List the lines of the records below as a numbered list, skipping blank lines and leaving out the pictures.
* * * *
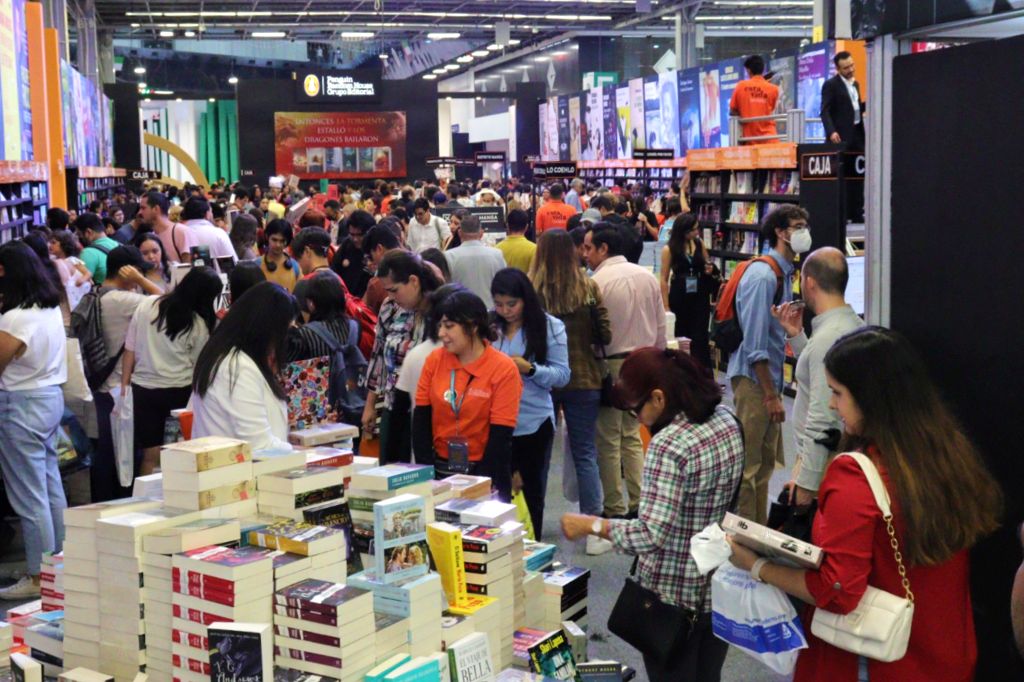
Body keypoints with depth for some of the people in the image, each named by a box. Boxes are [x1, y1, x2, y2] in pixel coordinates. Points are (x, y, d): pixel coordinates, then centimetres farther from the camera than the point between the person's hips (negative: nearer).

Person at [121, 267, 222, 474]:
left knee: (150, 456, 9)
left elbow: (130, 350, 4)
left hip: (143, 390, 3)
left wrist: (124, 385, 9)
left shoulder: (147, 305, 1)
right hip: (179, 393, -3)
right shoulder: (200, 324, -8)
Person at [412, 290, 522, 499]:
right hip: (439, 468, 3)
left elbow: (500, 437, -11)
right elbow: (421, 420, 1)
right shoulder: (434, 360, 0)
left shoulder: (504, 369, -11)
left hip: (482, 471, -3)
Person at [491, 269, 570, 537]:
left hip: (534, 423, -1)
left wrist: (530, 369, -21)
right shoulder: (488, 325, -1)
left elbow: (562, 375, -6)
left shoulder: (550, 327, -4)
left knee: (531, 492, 12)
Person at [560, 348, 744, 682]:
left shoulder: (668, 446, -26)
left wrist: (590, 525, -19)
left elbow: (652, 534, -29)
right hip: (720, 585, 7)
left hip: (675, 595, -7)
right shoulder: (727, 420, -1)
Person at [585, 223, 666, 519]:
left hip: (611, 364, -6)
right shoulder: (647, 277, 5)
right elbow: (661, 326, 10)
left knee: (608, 441, 3)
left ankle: (615, 509, 8)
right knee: (632, 436, 17)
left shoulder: (598, 281, -14)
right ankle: (638, 503, 18)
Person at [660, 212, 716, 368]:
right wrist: (666, 306, -11)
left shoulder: (700, 244, 2)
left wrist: (709, 269, -6)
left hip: (700, 296, 2)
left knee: (700, 337, -2)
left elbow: (707, 264, 19)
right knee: (680, 336, 10)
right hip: (679, 297, -2)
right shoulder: (669, 249, -9)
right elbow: (664, 279, -8)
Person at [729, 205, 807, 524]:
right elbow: (755, 342, -21)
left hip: (769, 377, 10)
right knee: (748, 465, -3)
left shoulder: (784, 273, 13)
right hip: (753, 378, -10)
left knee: (766, 462, 17)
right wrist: (770, 395, -20)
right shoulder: (763, 275, -18)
* * * *
**Answer**.
1. Body keypoints with depth for some of the people in the image, each named by a box. Boxes are [x1, y1, x2, y2] in pixel coordinates. Points are (x, y, d): pixel coordinates, then centimetres farther from the camera than the point between the person's hips (negative: nearer).
2. Person at [121, 267, 222, 474]:
3. left knee: (150, 456, 9)
4. left elbow: (130, 350, 4)
5. left hip: (143, 390, 3)
6. left wrist: (124, 385, 9)
7. left shoulder: (147, 305, 1)
8. right hip: (179, 393, -3)
9. right shoulder: (200, 324, -8)
10. Person at [412, 290, 522, 499]:
11. right hip: (439, 468, 3)
12. left elbow: (500, 437, -11)
13. right elbow: (421, 420, 1)
14. right shoulder: (434, 360, 0)
15. left shoulder: (504, 369, -11)
16. left hip: (482, 471, -3)
17. Person at [491, 269, 570, 537]:
18. left hip: (534, 423, -1)
19. left wrist: (530, 369, -21)
20. right shoulder: (488, 325, -1)
21. left elbow: (562, 375, -6)
22. left shoulder: (550, 327, -4)
23. left knee: (531, 492, 12)
24. Person at [560, 348, 744, 682]:
25. left shoulder: (668, 446, -26)
26. left wrist: (590, 525, -19)
27. left elbow: (652, 534, -29)
28. right hip: (720, 585, 7)
29. left hip: (675, 595, -7)
30. right shoulder: (727, 420, -1)
31. Person at [585, 223, 666, 519]:
32. left hip: (611, 364, -6)
33. right shoulder: (647, 277, 5)
34. right elbow: (661, 326, 10)
35. left knee: (608, 441, 3)
36. left ankle: (615, 509, 8)
37. right knee: (632, 436, 17)
38. left shoulder: (598, 281, -14)
39. right ankle: (638, 503, 18)
40. Person at [660, 212, 716, 368]:
41. right wrist: (666, 306, -11)
42. left shoulder: (700, 244, 2)
43. left wrist: (709, 269, -6)
44. left hip: (700, 296, 2)
45. left knee: (700, 337, -2)
46. left elbow: (707, 264, 19)
47. right knee: (680, 336, 10)
48. right hip: (679, 297, -2)
49. right shoulder: (669, 249, -9)
50. right elbow: (664, 279, -8)
51. Person at [729, 205, 807, 524]:
52. right elbow: (755, 342, -21)
53. left hip: (769, 377, 10)
54. right knee: (748, 465, -3)
55. left shoulder: (784, 273, 13)
56. right hip: (753, 378, -10)
57. left knee: (766, 462, 17)
58. right wrist: (770, 395, -20)
59. right shoulder: (763, 275, -18)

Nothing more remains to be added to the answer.